Cession de bail commercia

Cession de bail commercial et clause de garantie solidaire

Quand un bail commercial stipule une clause de garantie solidaire au vu de laquelle, en cas de cession, le cédant reste solidairement tenu des loyers et charges à venir dus par le cessionnaire, cela implique-t-il que ce dernier soit, de manière réciproque, tenu solidairement d’éventuelles dettes du cédant pour le passé ?

La clause de garantie solidaire est destinée à sécuriser le bailleur, qui aura, après la cession, deux débiteurs : l’ancien locataire (le cédant) et le nouveau ( le cessionnaire). Le bailleur conserve ainsi ses prérogatives contre le cédant, qu’il a initialement choisi, alors que lors de la cession, ce n’est pas lui qui choisit le cessionnaire. Cette garantie est donc pleinement justifiée. Néanmoins, elle n’a pas lieu de plein droit ; il est nécessaire qu’elle soit prévue par une clause du bail.

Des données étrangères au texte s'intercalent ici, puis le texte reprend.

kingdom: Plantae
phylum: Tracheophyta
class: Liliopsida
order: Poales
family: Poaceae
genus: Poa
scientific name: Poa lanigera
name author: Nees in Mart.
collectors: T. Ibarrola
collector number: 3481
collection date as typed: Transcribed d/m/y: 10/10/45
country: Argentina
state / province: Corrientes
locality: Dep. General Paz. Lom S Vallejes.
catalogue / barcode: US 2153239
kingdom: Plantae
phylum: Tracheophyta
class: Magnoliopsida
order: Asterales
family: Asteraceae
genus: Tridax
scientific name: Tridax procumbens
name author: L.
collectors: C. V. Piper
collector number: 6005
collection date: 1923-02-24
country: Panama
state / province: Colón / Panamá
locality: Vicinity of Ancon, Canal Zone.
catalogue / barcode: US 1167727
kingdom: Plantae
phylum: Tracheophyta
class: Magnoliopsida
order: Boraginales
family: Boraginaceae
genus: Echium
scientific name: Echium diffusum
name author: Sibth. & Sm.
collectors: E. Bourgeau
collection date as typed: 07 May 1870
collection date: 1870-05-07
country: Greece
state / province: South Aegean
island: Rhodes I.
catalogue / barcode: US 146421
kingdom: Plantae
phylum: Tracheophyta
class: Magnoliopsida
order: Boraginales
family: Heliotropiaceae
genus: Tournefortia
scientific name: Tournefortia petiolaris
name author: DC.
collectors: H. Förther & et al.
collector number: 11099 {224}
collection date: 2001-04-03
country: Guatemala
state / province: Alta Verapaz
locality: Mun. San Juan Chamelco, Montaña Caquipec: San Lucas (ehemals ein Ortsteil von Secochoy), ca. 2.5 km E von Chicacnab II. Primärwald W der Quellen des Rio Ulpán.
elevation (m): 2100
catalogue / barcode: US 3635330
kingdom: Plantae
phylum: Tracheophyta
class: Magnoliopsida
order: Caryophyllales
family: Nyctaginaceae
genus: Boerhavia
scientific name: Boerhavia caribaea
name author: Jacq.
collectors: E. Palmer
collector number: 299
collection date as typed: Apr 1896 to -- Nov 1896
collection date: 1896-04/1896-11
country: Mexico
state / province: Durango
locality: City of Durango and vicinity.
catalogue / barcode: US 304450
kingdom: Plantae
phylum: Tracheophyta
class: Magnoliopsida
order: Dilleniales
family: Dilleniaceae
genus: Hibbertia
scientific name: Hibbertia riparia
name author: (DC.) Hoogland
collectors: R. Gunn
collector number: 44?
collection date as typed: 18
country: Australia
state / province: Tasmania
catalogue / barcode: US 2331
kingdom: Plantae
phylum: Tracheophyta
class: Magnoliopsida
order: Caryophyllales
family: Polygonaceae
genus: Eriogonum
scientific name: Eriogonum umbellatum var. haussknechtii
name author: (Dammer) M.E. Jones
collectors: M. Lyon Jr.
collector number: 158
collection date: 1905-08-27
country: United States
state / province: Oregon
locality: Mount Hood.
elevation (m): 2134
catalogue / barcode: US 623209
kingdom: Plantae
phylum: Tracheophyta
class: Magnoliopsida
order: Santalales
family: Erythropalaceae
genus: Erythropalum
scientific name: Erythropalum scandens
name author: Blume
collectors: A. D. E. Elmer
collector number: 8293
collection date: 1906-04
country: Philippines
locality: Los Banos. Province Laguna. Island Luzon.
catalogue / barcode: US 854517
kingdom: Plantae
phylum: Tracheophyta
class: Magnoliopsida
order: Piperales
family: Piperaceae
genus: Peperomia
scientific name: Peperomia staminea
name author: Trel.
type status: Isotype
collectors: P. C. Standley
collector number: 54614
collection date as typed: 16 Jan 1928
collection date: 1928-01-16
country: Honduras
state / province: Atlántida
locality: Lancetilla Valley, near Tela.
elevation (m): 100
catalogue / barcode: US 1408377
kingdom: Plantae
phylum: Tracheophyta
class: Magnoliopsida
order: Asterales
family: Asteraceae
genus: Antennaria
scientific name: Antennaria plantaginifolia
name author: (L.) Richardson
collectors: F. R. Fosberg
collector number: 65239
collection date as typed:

Un récent arrêt de la Cour de cassation contribue à déterminer les effets d’une telle clause (Cass. civ. 3, 27 sept. 2011). Par acte du 27 octobre 1994, une SCI (société civile immobilière) avait donné à bail des locaux à une SARL, mise en liquidation judiciaire le 21 juillet 2006. Le fonds de commerce est ensuite cédé, le 16 mars 2007, à une autre SARL. Une action du bailleur tendant à la révision du loyer était en cours à cette époque, ce dont le cessionnaire est informé. L’action aboutit à un jugement du 9 janvier 2008 fixant le montant du loyer révisé à effet du 1er avril 2004, et faisant apparaître un arriéré de 159 734 euros, afférent, pour la majeure partie, à la période antérieure à la cession. Le cessionnaire était-il tenu de cet arriéré ?

Sur le principe

Le bail énonçait que « le cessionnaire sera dans tous les cas, du seul fait de la cession, garant du paiement par le preneur de la totalité des sommes dues au titre du présent bail par ledit preneur à la date de la cession ». Cette clause suffit à répondre, sur le principe, à la question posée. La clause de garantie solidaire étant une stipulation contractuelle, il appartient aux parties de déterminer librement, dans cette clause, si elle ne joue que dans un sens - le cédant garantissant les dettes du cessionnaire -, ou si elle joue dans les deux sens - le cessionnaire garantissant aussi les dettes du cédant. Cette seconde variante est plus rare, mais c’est celle que le bail avait ici adoptée ; le cessionnaire était dès lors tenu des 159 734 euros d’arriéré.

Qu’il s’agisse d’un arriéré de loyer déterminé après la cession ne change rien. Il appartient aux parties de déterminer, dans la clause, quelles sont les dettes couvertes par la garantie solidaire : loyers seuls, loyers et charges, ou toutes obligations du preneur. Ici la clause visait « la totalité des sommes dues au titre du présent bail par ledit preneur à la date de la cession ». L’arriéré résultant de la fixation rétroactive du loyer révisé était concerné ; l’article R. 145-20 du Code de commerce énonçant que le nouveau loyer est dû à dater du jour de la demande, il s’agissait, pour l’arriéré antérieur au 16 mars 2007, de sommes dues « à la date de la cession ». Le cessionnaire poursuivi tentait néanmoins de s’exonérer en arguant de règles propres à la liquidation.

Le cas particulier du cédant en liquidation

L’article L. 641-12 du Code de commerce, issu de réformes de 1994, 2005 et 2008, énonce, à propos de la cession du bail en période de liquidation judiciaire, que « toute clause imposant au cédant des dispositions solidaires avec le cessionnaire est réputée non écrite » (en sauvegarde : art. L. 622-15, et en redressement : art. L. 631-14). Sur ce fondement, la clause de garantie solidaire est assurément écartée en ce qu’elle imposerait au cédant en procédure collective de garantir les dettes du cessionnaire. Une telle garantie serait de fait impossible à mettre en œuvre ; l’exiger ferait obstacle à la cession.

La clause en son aspect inverse, stipulant la garantie des dettes du cédant par le cessionnaire, était-elle aussi réputée non écrite ? C’est ce que prétendait la SARL cessionnaire. La Cour de cassation refuse d’interpréter ainsi l’article L. 641-12. Elle prend dès lors le risque de faire fuir les candidats repreneurs, effrayés d’avoir à supporter les impayés de loyers et les révisions rétroactives. En droit, la solution ne convainc pas, car l’article L. 641-12 ne distingue pas suivant que c’est le cédant qui garantit la dette du cessionnaire ou le contraire ; il se borne à viser la clause imposant une solidarité de l’un avec l’autre, ce qui était assurément le cas examiné. Les conditions étaient donc réunies pour que la clause soit écartée.